This study is a prospective, randomised, double-blind, placebo-controlled clinical trial in liver transplant patients comparing therapy with the bisphosphonate, zoledronate, to patients who do not receive bisphosphonate therapy. All groups will receive calcium and vit D supplementation from the time patients are listed for transplantation and for 12 months post-transplantation. Recruited subjects will be 17 years or older (ie adult in terms of consent requirements).
The study groups comprise:
Group 1: Zoledronate plus calcium and vit D supplementation
Zoledronate 4 mg will be administered by intravenous infusion (details below) at baseline (within 72 h of liver transplantation), followed by zoledronate 4 mg infused as outlined below at 1, 3, 6 and 9 months post-transplantation PLUS calcium 600mg daily (Caltrate, one tablet) and ergocalciferol 1000 IU daily (Ostelin, one capsule) for 12 months post-transplantation.
Group 2: Placebo plus calcium and vit D supplementation
Placebo will consist of 50 ml N/Saline infused over 15 minutes as for the zoledronate regime PLUS calcium 600mg daily (Caltrate, one tablet) and ergocalciferol 1000 IU daily (Ostelin, one capsule).

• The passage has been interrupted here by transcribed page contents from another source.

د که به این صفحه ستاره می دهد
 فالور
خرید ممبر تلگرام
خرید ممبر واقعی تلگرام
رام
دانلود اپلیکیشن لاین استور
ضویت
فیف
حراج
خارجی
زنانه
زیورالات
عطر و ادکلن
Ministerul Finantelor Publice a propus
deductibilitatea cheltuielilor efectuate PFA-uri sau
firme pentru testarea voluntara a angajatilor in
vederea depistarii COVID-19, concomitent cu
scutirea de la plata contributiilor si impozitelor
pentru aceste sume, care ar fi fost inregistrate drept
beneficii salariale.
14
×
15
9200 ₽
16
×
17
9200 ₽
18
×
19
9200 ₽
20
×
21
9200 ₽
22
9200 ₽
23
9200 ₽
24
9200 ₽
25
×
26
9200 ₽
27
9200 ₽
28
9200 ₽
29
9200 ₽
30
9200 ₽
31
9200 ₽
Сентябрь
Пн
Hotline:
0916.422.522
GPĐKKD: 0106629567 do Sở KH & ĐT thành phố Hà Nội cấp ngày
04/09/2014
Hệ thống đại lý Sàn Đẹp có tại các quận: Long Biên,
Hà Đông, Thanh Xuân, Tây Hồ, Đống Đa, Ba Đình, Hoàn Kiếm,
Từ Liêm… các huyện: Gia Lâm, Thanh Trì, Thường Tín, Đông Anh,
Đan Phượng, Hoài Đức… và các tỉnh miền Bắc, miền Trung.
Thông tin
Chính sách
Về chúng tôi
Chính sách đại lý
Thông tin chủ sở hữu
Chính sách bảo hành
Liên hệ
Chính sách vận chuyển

Patients with low vitamin D levels (\<60 nmol/L) and parathyroid hormone (Pth) levels above normal \>6.5 should receive ergocalciferol 5000 U daily.
Zoledronate/Placebo Infusion regime
Zoledronate 4 mg will be infused in 100 ml N/Saline over 15 minutes in patients with a creatinine level \<1.5 times the upper limit of the normal range (i.e \<165 µmol/L). Patients with renal impairment as indicated by a serum creatinine level \>1.5 x ULN will be discussed on an individual basis with the Medical Adviser of Novartis. If zoledronate is to be given, an extended infusion time may be used. Renal toxicity has been reported with rapid infusions (5 min) of 8 mg of zoledronate in patients with pre-existing renal failure. Further pharmacokinetic studies in patients with renal failure are being undertaken by Novartis to clarify this area. Zoledronate infusion should be freshly prepared and administered without delay.

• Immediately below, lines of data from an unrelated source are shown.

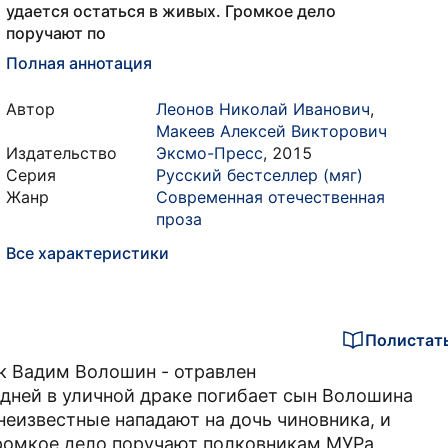
удается остаться в живых. Громкое дело
поручают по
Полная аннотация
Автор
Леонов Николай Иванович
,
Макеев Алексей Викторович
Издательство
Эксмо-Пресс
,
2015
Серия
Русский бестселлер (мяг)
Жанр
Современная отечественная
проза
Все характеристики
Полистат
к Вадим Волошин - отравлен
дней в уличной драке погибает сын Волошина
 неизвестные нападают на дочь чиновника, и
Громкое дело поручают полковникам МУРа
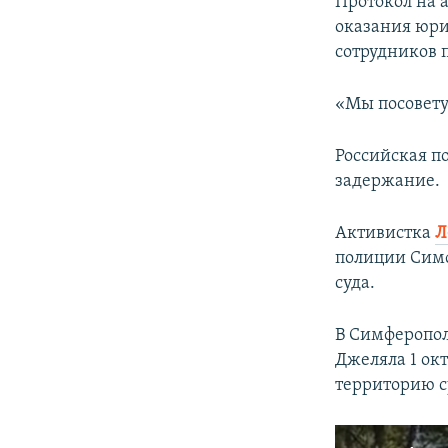
Протокол на а
оказания юри
сотрудников 
«Мы посовету
Российская п
задержание.
Активистка
Л
полиции Симф
суда.
В Симферопол
Джеляла 1 ок
территорию с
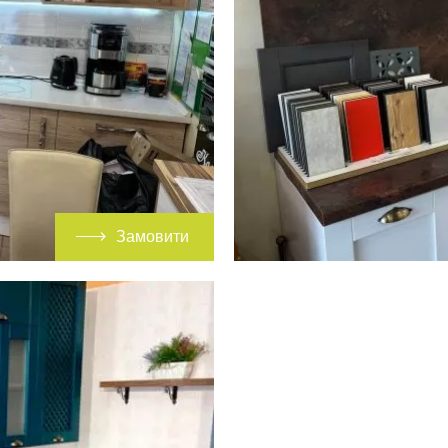
Замовити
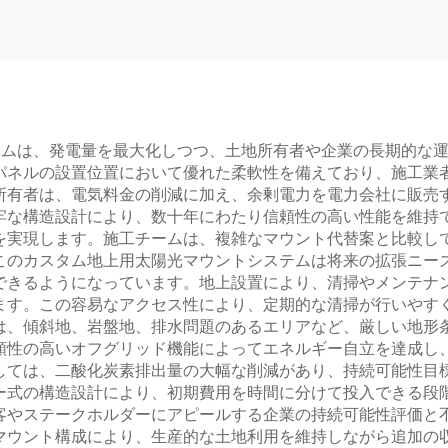
 システムは、発電量を最大化しつつ、土地所有者や企業の長期的
パネルの設置位置において優れた柔軟性を備えており、施工業
所有者は、電気料金の削減に加え、余剰電力を電力会社に販売
牢な構造設計により、数十年にわたり信頼性の高い性能を維持
を実現します。施工チームは、複雑なマウント代替案と比較し
このカスタム地上用太陽光マウントシステムは将来の拡張ニー
できるようになっています。地上設置により、清掃やメンテナ
ます。この容易なアクセス性により、定期的な清掃が行いやす
は、傾斜地、岩盤地、排水問題のあるエリアなど、厳しい地形
頼性の高いオフグリッド機能によってエネルギー自立を達成し
しては、二酸化炭素排出量の大幅な削減があり、持続可能性目
ー式の構造設計により、初期費用を時間に分けて投入できる段
客やステークホルダーにアピールする企業の持続可能性評価と
マウント構成により、生産的な土地利用を維持しながら追加の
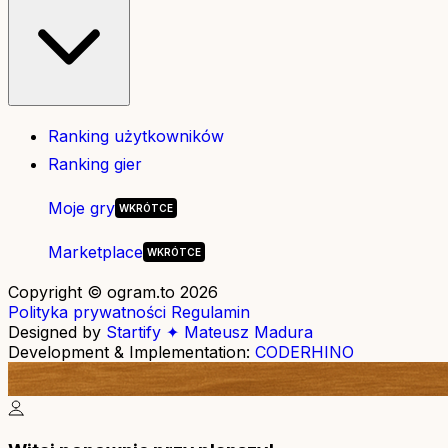
Ranking użytkowników
Ranking gier
Moje gry
Marketplace
Copyright © ogram.to 2026
Polityka prywatności
Regulamin
Designed by
Startify ✦ Mateusz Madura
Development & Implementation:
CODERHINO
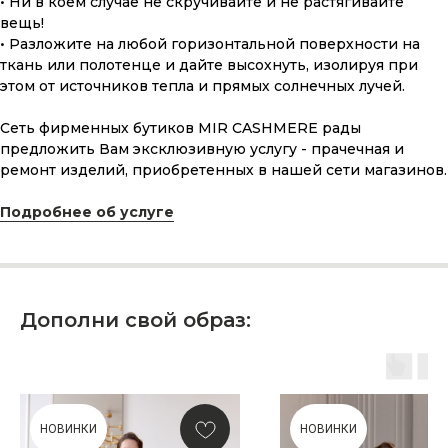
• Ни в коем случае не скручивайте и не растягивайте
вещь!
• Разложите на любой горизонтальной поверхности на
ткань или полотенце и дайте высохнуть, изолируя при
этом от источников тепла и прямых солнечных лучей.
Сеть фирменных бутиков MIR CASHMERE рады
предложить Вам эксклюзивную услугу - прачечная и
ремонт изделий, приобретенных в нашей сети магазинов.
ПОДАРОЧНАЯ КАРТА
Подробнее об услуге
Что может быть лучше подарка,
сделанного с любовью, теплом
и рассчитанного на долгие годы?
КУПИТЬ КАРТУ
Дополни свой образ:
НОВИНКИ
НОВИНКИ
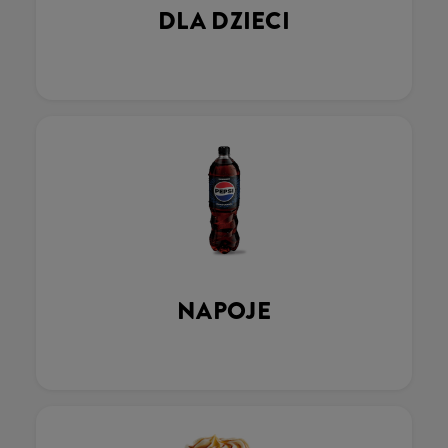
DLA DZIECI
NAPOJE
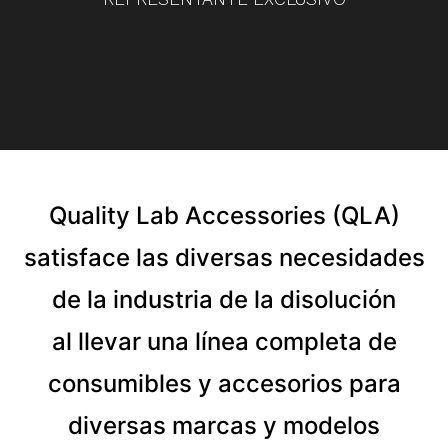
Quality Lab Accessories (QLA)
satisface las diversas necesidades
de la industria de la disolución
al llevar una línea completa de
consumibles y accesorios para
diversas marcas y modelos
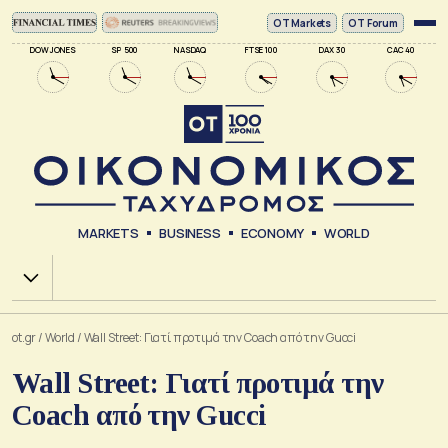
ΟΤ Markets
OT Forum
DOW JONES
SP 500
NASDAQ
FTSE 100
DAX 30
CAC 40
MARKETS
BUSINESS
ECONOMY
WORLD
Χ.Α.
ot.gr
/
World
/
Wall Street: Γιατί προτιμά την Coach από την Gucci
Wall Street: Γιατί προτιμά την
Coach από την Gucci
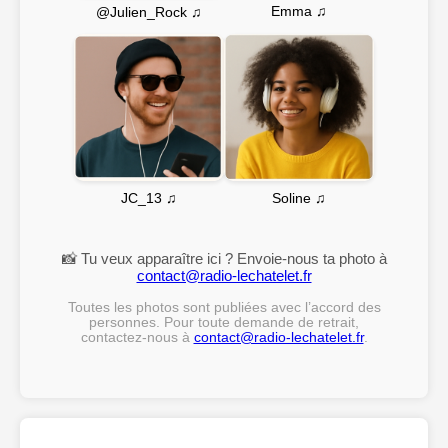
Emma ♫
@Julien_Rock ♫
Soline ♫
JC_13 ♫
📸 Tu veux apparaître ici ? Envoie-nous ta photo à
contact@radio-lechatelet.fr
Toutes les photos sont publiées avec l’accord des
personnes. Pour toute demande de retrait,
contactez-nous à
contact@radio-lechatelet.fr
.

The Hospital Pharmacy will be responsible for providing the infusions (zoledronate reconstituted in N/Saline or N/Saline alone), appropriately masked, for both Groups 1 and 2.
Primary Outcome Measures:
1\) Bone Density at 3 months post-transplantation
Maximal loss of bone following transplantation is seen by 3 months. Earlier data on bone loss in liver transplant patients from the RPAH unit demonstrated an average of 24% bone loss by 3 months post-transplantation. Prevention of this effect should provide a precise and early measurement of the effect of zoledronate on transplant-related bone loss. Bone density of the hip, spine, and total body will be measured by dual xray absorptiometry (DEXA) at baseline (not more than 6 months prior to liver transplantation), and 3, 6 and 12 months following liver transplantation.
Secondary Outcome Measures:
1. Bone Density at 6 and 12 months post-transplantation
The BMD assessments at 6 and 12 months will assess further changes in bone density between the treated and control groups beyond those assessed at 3 months.

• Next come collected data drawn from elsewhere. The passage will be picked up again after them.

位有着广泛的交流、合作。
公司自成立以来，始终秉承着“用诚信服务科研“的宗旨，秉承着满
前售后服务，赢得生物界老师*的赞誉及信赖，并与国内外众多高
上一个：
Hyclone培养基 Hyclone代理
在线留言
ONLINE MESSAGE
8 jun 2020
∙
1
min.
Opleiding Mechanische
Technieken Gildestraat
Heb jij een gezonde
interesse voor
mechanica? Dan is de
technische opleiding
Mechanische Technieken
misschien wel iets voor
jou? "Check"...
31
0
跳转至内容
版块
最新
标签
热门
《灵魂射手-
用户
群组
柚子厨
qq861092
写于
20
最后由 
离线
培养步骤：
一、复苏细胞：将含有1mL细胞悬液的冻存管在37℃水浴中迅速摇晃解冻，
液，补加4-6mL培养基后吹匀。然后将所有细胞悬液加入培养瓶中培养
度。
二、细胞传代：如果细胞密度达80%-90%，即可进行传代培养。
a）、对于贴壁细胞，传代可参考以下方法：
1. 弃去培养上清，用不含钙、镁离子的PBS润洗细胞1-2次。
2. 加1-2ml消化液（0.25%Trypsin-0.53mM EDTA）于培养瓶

2. Biochemical Markers of Bone Metabolism
Biochemical markers of bone formation (osteocalcin and total and bone specific alkaline phosphatase) and bone resorption (urinary collagen cross-links, N-teleopeptide and deoxypyridinoline, as well as serum cross-links, C-teleopeptide) will be assayed in serum/urine collected at baseline, and 1, 3, 6, 9 and 12 months following liver transplantation.
3. Fracture Events Fracture incidence in the RPAH patients has been previously reported as 17% in the first 6 months post-transplantation. The fracture rate is now probably lower due to improvements in immunosuppressive therapy. It is not anticipated that this study will have sufficient power to detect a significant reduction in fractures however fracture events will be recorded, including reduction in height of vertebral bodies at baseline and 12 months post-transplantation.